ЗАДАНИЯ К ВЫПОЛНЕНИЮ ▸
**1.** Скопируйте дословно из фрагмента о вере участок, который начинается словами «Все сказанное может» и заканчивается словами «Откровения, неподвластными времени.».
**2.** С доверия к свидетельствам кого, согласно фрагменту о вере, начинается религиозная вера?

ВЫБРАННЫЙ ФРАГМЕНТ ▸
'''
Разумеется, лежащее в основании веры отношение может быть как прямым, так и опосредованным — подобно тому, как это происходит в наших отношениях с людьми. Я верю такому-то человеку, полностью доверяю ему, потому что хорошо его знаю, общаюсь с ним. Но порой я испытываю не меньшее доверие и к лично незнакомому мне человеку, поскольку люди, на которых я полагаюсь всецело, могут засвидетельствовать его безупречную порядочность...
В обобщенном виде жизнь веры можно представить так: она начинается с доверия к доброму имени человека, укрепляется и растет по мере более близкого знакомства с его делами и поступками и, наконец, превращается в уверенность при личной встрече, непосредственном общении и установлении прямых человеческих отношений. Охватывая все наше существо, вера становится полной самоотдачей. Когда между людьми возникает любовь и неудержимое стремление к единению, тогда то, что было в начале не более чем доверительной симпатией, преображается в чувство беззаветного самопожертвования. В неподдельном любовном горении чем сильнее человек любит, чем ближе узнает другого, тем более он верит ему и отдается любви. Вера, рожденная настоящей любовью, неисчерпаема; она поддерживает в любящем состояние восторженного удивления все новыми и новыми открытиями в любимом человеке. Вера — это вечный порыв, неутолимая жажда слияния личности с личностью.
Все сказанное может быть отнесено и к религиозной вере. Она начинается с простого доверия к свидетельству познавших Бога, живших в единении с Ним и удостоившихся видения Его лица людей — с доверия к свидетельствам праотцов, святых, пророков, апостолов. Затем вера возрастает, открывая для себя Божественную любовь, проявляющуюся в Его творении, Его действии в человеческой истории, Его слове, вводящем нас в Царство Истины. Постепенно мы чувствуем, что связь между нашей личностью и Богом становится все теснее. Его несотворенная красота свет Его Славы делаются все более явными для духовного видения. Наша вера преображается «от славы в славу», дарует нам чувство непреходящего изумления перед тайнами Откровения, неподвластными времени.
'''
ЗАПИСАННЫЕ ДАННЫЕ ▸
'''
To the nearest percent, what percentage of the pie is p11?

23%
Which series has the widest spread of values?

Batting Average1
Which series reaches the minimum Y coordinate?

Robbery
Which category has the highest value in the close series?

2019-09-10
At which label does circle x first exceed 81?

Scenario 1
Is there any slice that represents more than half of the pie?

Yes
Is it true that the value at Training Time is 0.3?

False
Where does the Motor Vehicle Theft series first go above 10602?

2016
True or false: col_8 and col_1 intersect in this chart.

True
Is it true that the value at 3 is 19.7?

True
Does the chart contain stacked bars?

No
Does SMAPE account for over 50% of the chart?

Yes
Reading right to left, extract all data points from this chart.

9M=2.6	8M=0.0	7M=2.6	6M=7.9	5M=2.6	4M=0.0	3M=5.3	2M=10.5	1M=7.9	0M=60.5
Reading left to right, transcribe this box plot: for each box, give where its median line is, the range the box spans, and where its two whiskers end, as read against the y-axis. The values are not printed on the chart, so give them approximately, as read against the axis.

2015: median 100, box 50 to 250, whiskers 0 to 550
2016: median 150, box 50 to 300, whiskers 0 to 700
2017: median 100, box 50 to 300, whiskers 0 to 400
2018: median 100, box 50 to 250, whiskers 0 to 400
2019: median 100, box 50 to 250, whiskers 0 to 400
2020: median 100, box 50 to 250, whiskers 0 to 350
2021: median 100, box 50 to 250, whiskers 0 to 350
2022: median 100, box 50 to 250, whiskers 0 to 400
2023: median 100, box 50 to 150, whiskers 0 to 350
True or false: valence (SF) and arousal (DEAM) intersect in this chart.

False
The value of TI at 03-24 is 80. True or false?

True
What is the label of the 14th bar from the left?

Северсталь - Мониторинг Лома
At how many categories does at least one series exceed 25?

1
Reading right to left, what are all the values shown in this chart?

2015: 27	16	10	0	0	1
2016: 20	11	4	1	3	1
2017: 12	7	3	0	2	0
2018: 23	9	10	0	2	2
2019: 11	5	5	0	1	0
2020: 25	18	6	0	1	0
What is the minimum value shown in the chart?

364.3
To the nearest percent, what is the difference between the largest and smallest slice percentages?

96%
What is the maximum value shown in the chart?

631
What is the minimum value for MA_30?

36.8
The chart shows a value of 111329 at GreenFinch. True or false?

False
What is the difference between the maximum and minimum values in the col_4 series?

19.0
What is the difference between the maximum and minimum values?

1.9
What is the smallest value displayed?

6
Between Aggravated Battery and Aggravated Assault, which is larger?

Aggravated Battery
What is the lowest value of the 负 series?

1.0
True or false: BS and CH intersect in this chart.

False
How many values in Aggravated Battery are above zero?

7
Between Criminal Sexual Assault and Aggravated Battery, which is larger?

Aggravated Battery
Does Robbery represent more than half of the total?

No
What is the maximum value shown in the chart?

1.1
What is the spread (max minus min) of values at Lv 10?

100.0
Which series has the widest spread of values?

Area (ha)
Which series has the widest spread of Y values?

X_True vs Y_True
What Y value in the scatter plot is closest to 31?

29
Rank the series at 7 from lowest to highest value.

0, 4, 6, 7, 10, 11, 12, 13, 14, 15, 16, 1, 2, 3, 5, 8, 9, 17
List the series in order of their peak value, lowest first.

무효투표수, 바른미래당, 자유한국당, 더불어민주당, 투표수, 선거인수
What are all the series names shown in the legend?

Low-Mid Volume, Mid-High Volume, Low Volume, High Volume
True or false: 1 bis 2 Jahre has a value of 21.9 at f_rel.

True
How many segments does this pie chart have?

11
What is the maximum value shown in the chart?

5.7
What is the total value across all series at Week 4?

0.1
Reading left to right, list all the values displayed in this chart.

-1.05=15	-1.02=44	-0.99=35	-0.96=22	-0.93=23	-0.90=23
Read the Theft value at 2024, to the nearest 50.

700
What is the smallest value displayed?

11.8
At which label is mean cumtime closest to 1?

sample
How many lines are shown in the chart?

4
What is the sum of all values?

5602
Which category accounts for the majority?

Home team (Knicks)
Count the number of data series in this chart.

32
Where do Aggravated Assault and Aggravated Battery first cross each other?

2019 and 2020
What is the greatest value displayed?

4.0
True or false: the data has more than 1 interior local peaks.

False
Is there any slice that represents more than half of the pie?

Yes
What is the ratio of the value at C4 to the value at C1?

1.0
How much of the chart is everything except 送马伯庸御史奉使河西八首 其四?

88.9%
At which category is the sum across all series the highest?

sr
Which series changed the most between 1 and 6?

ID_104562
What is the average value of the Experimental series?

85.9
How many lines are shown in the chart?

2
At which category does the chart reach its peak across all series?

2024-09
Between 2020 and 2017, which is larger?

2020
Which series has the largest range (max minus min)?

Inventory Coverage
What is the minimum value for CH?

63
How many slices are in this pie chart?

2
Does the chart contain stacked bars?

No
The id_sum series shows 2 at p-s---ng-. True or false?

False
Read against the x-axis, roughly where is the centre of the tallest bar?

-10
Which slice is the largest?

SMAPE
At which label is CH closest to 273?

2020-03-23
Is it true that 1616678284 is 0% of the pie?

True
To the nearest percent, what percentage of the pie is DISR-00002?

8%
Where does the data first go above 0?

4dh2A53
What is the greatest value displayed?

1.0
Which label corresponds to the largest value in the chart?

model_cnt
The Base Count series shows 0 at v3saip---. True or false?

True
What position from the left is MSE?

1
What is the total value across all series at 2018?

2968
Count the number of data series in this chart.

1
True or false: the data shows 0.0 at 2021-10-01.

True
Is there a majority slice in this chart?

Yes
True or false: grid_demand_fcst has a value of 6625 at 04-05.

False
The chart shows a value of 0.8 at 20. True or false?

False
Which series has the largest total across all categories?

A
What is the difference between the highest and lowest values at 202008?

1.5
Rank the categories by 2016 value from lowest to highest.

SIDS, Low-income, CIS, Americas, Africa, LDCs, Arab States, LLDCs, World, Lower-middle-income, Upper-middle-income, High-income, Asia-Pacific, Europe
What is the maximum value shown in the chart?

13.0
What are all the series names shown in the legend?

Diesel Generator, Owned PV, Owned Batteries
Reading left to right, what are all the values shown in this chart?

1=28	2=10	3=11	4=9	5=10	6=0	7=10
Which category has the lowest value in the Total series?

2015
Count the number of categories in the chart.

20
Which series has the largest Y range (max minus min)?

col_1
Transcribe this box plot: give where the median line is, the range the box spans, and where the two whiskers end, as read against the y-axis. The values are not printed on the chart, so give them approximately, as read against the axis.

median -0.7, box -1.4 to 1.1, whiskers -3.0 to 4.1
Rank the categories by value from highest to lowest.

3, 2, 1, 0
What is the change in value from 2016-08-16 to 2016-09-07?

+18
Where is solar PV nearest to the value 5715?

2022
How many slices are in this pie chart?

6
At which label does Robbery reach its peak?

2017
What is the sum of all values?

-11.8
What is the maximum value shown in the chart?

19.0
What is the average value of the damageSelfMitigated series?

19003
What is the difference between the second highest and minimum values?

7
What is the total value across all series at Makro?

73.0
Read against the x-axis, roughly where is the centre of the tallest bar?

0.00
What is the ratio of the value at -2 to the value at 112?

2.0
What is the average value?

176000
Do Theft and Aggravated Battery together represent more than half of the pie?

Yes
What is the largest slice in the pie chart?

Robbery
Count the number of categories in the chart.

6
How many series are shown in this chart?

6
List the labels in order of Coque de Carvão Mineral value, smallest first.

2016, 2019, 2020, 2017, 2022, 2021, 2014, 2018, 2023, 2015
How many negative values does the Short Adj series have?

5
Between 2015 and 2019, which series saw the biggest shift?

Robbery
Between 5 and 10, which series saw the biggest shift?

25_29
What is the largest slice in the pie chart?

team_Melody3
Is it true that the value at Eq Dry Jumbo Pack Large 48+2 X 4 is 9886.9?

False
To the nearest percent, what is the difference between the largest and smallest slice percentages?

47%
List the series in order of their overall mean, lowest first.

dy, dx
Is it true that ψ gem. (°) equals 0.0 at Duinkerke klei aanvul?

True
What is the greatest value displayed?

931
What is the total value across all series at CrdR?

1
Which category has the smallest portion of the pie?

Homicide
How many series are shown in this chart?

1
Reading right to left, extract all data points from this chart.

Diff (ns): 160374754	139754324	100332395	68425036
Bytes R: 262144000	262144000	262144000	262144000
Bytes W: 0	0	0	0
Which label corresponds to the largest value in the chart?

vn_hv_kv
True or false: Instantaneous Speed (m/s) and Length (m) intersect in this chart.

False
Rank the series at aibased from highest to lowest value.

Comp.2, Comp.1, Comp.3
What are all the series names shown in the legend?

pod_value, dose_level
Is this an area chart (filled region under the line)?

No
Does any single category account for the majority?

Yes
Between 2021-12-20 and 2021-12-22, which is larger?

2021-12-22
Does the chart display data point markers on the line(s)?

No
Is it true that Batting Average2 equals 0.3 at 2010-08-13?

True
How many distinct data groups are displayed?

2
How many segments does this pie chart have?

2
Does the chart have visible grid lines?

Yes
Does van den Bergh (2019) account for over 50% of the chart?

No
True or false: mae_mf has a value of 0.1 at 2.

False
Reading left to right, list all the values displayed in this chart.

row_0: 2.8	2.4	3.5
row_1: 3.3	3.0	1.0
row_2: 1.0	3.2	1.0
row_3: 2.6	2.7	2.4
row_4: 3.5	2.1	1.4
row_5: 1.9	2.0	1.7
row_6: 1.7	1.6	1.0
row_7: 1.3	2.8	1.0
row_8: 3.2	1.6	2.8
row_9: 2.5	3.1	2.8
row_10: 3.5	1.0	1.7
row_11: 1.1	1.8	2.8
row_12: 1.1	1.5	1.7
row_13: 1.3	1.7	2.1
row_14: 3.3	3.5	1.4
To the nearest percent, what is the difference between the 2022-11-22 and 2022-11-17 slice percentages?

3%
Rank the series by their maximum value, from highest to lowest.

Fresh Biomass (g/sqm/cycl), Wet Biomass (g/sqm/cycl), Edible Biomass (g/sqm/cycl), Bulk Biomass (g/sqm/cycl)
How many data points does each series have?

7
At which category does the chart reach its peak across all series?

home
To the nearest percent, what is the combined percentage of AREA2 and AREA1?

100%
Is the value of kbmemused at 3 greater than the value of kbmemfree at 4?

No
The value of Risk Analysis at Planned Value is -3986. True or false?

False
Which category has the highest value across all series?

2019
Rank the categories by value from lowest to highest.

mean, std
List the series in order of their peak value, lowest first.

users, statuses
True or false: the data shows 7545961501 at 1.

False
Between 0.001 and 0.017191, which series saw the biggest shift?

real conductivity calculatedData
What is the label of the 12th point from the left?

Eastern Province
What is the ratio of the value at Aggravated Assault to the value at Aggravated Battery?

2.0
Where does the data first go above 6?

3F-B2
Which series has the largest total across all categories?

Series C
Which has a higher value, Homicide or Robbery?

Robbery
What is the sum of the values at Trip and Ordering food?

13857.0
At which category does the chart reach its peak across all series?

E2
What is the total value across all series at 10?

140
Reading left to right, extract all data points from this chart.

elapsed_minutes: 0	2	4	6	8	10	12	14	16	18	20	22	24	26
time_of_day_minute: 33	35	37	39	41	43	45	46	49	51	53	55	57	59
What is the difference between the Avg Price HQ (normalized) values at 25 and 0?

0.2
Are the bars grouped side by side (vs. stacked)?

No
'''
ОТВЕТЫ К ЗАДАНИЯМ ▸
**1.**
Все сказанное может быть отнесено и к религиозной вере. Она начинается с простого доверия к свидетельству познавших Бога, живших в единении с Ним и удостоившихся видения Его лица людей — с доверия к свидетельствам праотцов, святых, пророков, апостолов. Затем вера возрастает, открывая для себя Божественную любовь, проявляющуюся в Его творении, Его действии в человеческой истории, Его слове, вводящем нас в Царство Истины. Постепенно мы чувствуем, что связь между нашей личностью и Богом становится все теснее. Его несотворенная красота свет Его Славы делаются все более явными для духовного видения. Наша вера преображается «от славы в славу», дарует нам чувство непреходящего изумления перед тайнами Откровения, неподвластными времени.

**2.** С доверия к свидетельствам праотцов, святых, пророков, апостолов.